Laney Colloquium in Religion Events
February 7, 12:00 pm - 1:00 pm
Guest Lecture: "Muslims, Christians, and Jews in the Ottoman Middle East"
Heather J. Sharkey
Location: DUC E334
In the mid-nineteenth century, the Ottoman sultan issued reforms that seemed to proclaim the social equality of Christians and Jews relative to Muslims as Ottoman subjects. These reforms ended a practice that Islamic states had followed since the early Islamic era, of identifying non-Muslim subjects as dhimmis: protected but subordinate people, who had to pay a tax called the jizya in recognition of their status. Approaching this subject through the lenses of material and military history, I will examine how Ottoman reforms affected the way Christians, Jews, and Muslims related to each other in the long nineteenth century. I will argue that the late Ottoman state’s efforts to dismantle some old hierarchies, while preserving others, ultimately heightened tensions along religious lines and set the stage for the twentieth-century Middle East.

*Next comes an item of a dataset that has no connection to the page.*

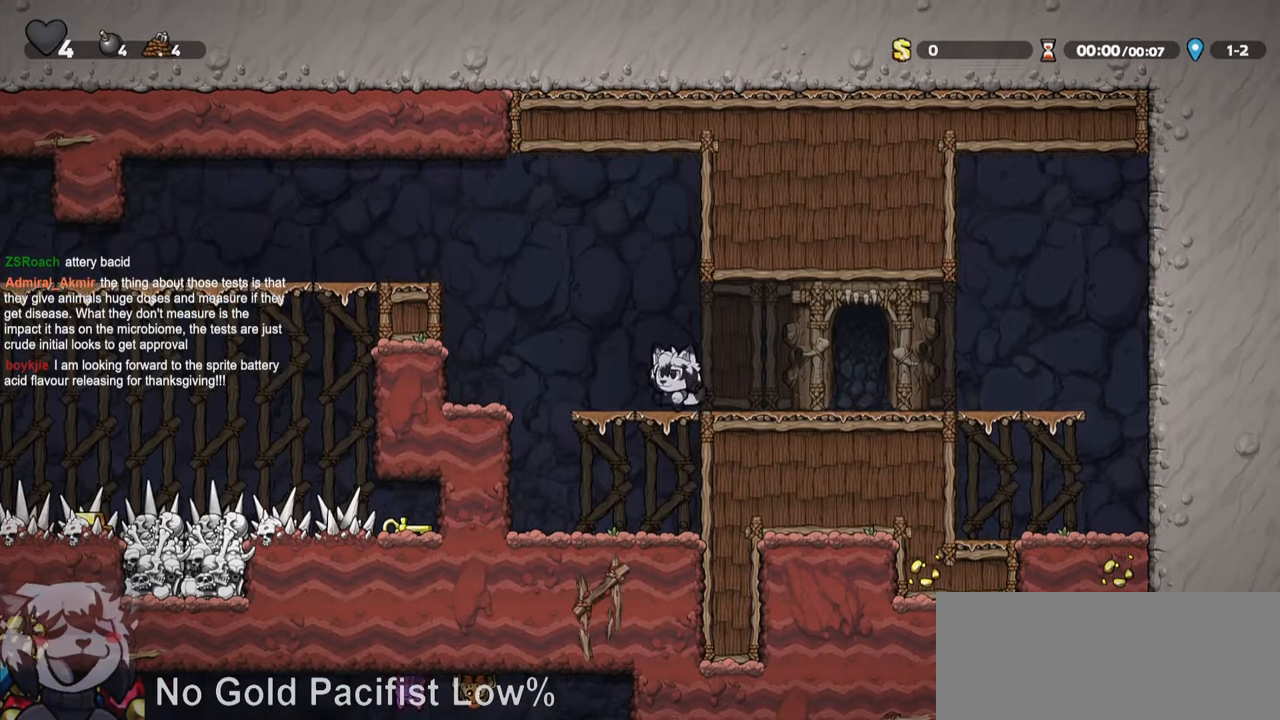
{"keys": ["a", "ptt", "run"], "events": [[183, "jump", "up"], [316, "jump", "down"], [416, "jump", "up"]]}
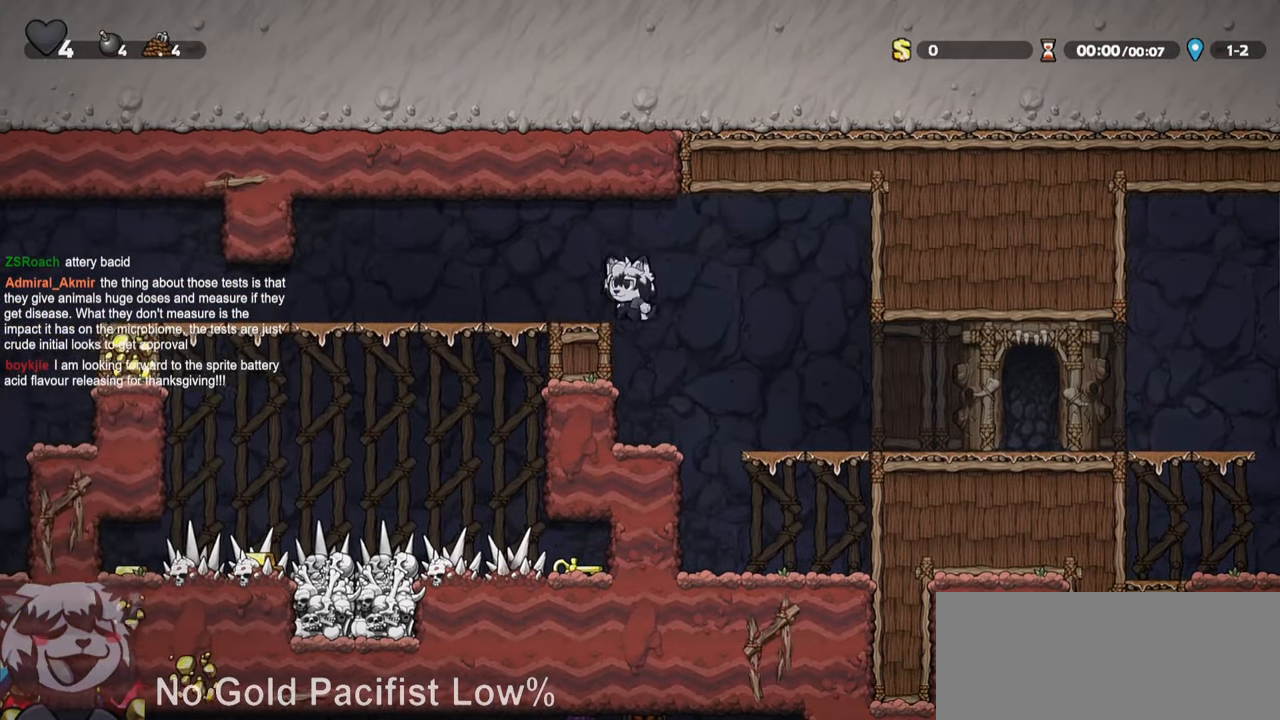
{"keys": ["a", "ptt", "run"], "events": [[100, "jump", "down"], [200, "jump", "up"]]}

Dr. Sharkey is an Associate Professor in Near Eastern Languages and Cultures at the University of Pennsylvania. Dr. Sharkey's talk discusses an aspect of her book, A History of Muslims, Christians, and Jews in the Middle East, which is due to appear from Cambridge University Press in March 2017. For more information on Dr. Sharkey's research and publications, visit http://www.sas.upenn.edu/~hsharkey/Home.html
March 14, 11:30 am - 1:00 pm
“Christian Ethics and American Politics”: A Lunchtime Conversation with Authors
Timothy P. Jackson and Ted A. Smith
Location: DUC E334
Lunch provided for those who register, email email@example.com
Timothy Jackson is Professor of Christian Ethics at Candler School of Theology and a Senior Fellow of the Center for the Study of Law and Religion. His 2015 book, Political Agape: Christian Love and Liberal Democracy presents a vision in which love for God and love for one’s neighbors shapes American law and politics.
Ted Smith is Associate Professor of Preaching and Ethics at Candler School of Theology. His book, The New Measures: A Theological History of Democratic Practice (2007) and Weird John Brown: Divine Violence and the Limits of Ethics (2014) provocatively incorporate streams of theological and political thought.
Visit by Angela Zito
Associate Professor of Anthropology and Religious Studies, NYU
Dr. Zito’s research ranges from the study of ritual in 18th-century China, to Chinese documentary film, to the ways that contemporary Chinese city-dwellers create “new forms of personal value.” Her attention to “bodies in sensory performances” and how materials and media convey those performances unites her diverse academic work. For this and more information on Dr. Zito, visit http://anthropology.as.nyu.edu/object/angelazito.html
Events to include:
April 6, 4:00 - 5:30 pm
Presentation: "The 24 Filial Paragons in China: Forms and capacities, hierarchies of power"
by Angela Zito, NYU
Location: PAIS 290
Reception to follow in PAIS lobby
In China, on July 1, 2013, amendments to the General Law for Care of the Elderly fell squarely on the family itself, deeming it now a crime to “ignore and cold-shoulder” parents. In preparation for these new rules, the Party-state issued a revised set of the original “24 Filial Paragons”—illustrations of the great devotion each of us should give to our parents. Many of these paragons involved sons and daughters harming their own bodies—even cutting off their own flesh. This talk places the “New 24 Filial Paragons” in context with the original, traditional versions that date to the Early Medieval period (125 C E-589 CE) and a previous, more socialist update. The imagination of the older corporeal demands of parent-child ties have been reshaped in modernity, and yet the old tales have profound resonance with Maoist “model persons” and bring a narrative richness to a most intimate arena of ‘being human” or zuoren: the relation of parents and children. Now the stories also give glimpses of another, ever--aggrandizing relationship, the one between newly socially dis-embedded individuals and the state. Through these images, we can appreciate how filiality inhabits a valuably ambiguous place; its shape-shifting between ethics, religion and philosophy only adding to its utility. By “shape-shifting” I mean its polyvalence and value that varies according to (thus indexing), crucial forms of social difference. These include generation, gender, class, political position, geo-location and thus one’s residency status, even education.
April 7, 1:00 - 3:00 pm
Conceptual workshop on religion and media
with Angela Zito, NYU; James Hoesterey, Emory; Hyemin Na, PhD student, Emory
Location: PAIS 230
Within growing theoretical interests in embodiment, practice, materiality and mediation; what might be special about religious mobilizations of the body, of habit/ritual/practice, and of material objects and images?